* WHAT YOU ARE ASKED TO DO
Every entry below must be repeated exactly; skip the pictures.

* DATA
☆ ☆ ☆ ☆ ☆

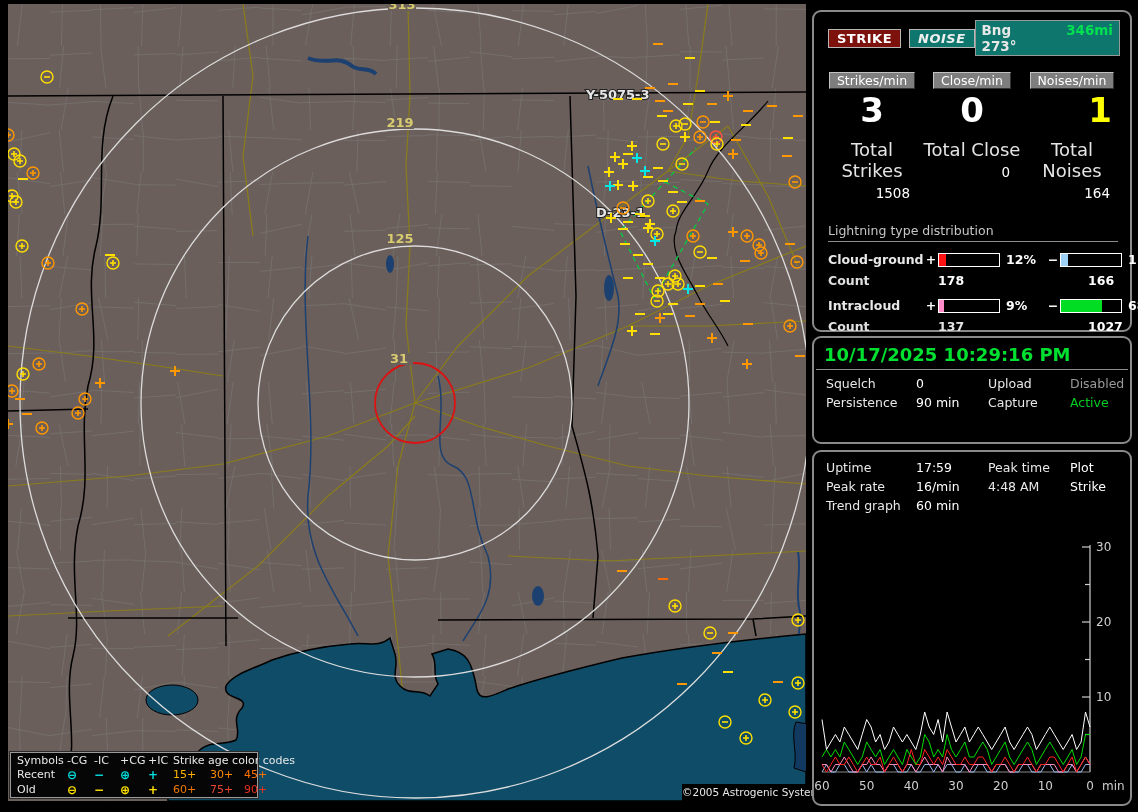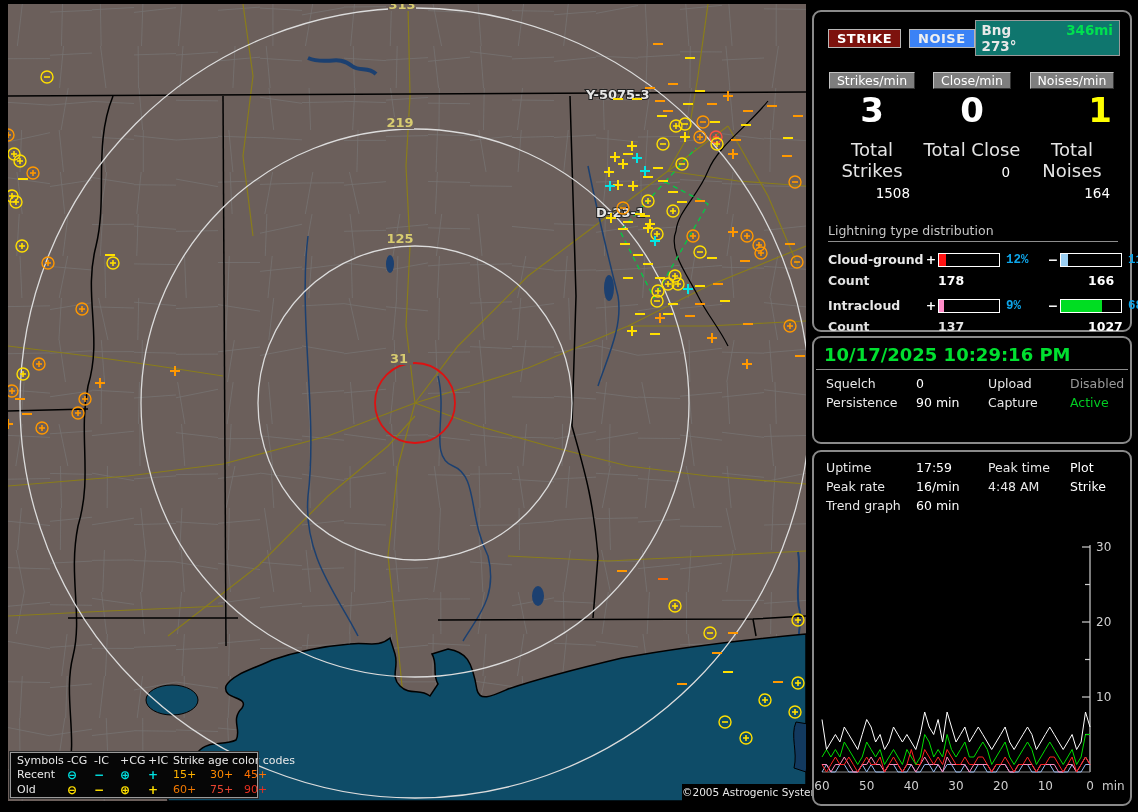--- a/index.html
+++ b/index.html
@@ -25,7 +25,7 @@
   .btnrow{display:flex;align-items:center;margin:8px 10px 0 14px;}
   .tbtn{font-size:13px;font-weight:bold;padding:1px 8px;border:1px solid #b8b8b8;color:#fff;}
   #strike-btn{background:#7d120d;margin-right:8px;letter-spacing:.5px;}
-  #noise-btn{background:#3b82f6;color:#efefef;letter-spacing:.5px;}
+  #noise-btn{background:#0f766e;color:#efefef;letter-spacing:.5px;font-style:italic;}
   #bng-box{margin-left:auto;background:#0f766e;border:1px solid #999;font-size:13.5px;
       font-weight:bold;padding:1px 6px;display:flex;gap:4px;}
   #bng-dist{color:#00e050;margin-left:44px;}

☆ ☆ ☆ ☆ ☆

* OUTPUT FOR THIS EXERCISE
--- a/index.html
+++ b/index.html
@@ -25,7 +25,7 @@
   .btnrow{display:flex;align-items:center;margin:8px 10px 0 14px;}
   .tbtn{font-size:13px;font-weight:bold;padding:1px 8px;border:1px solid #b8b8b8;color:#fff;}
   #strike-btn{background:#7d120d;margin-right:8px;letter-spacing:.5px;}
-  #noise-btn{background:#3b82f6;color:#efefef;letter-spacing:.5px;}
+  #noise-btn{background:#0f766e;color:#efefef;letter-spacing:.5px;font-style:italic;}
   #bng-box{margin-left:auto;background:#0f766e;border:1px solid #999;font-size:13.5px;
       font-weight:bold;padding:1px 6px;display:flex;gap:4px;}
   #bng-dist{color:#00e050;margin-left:44px;}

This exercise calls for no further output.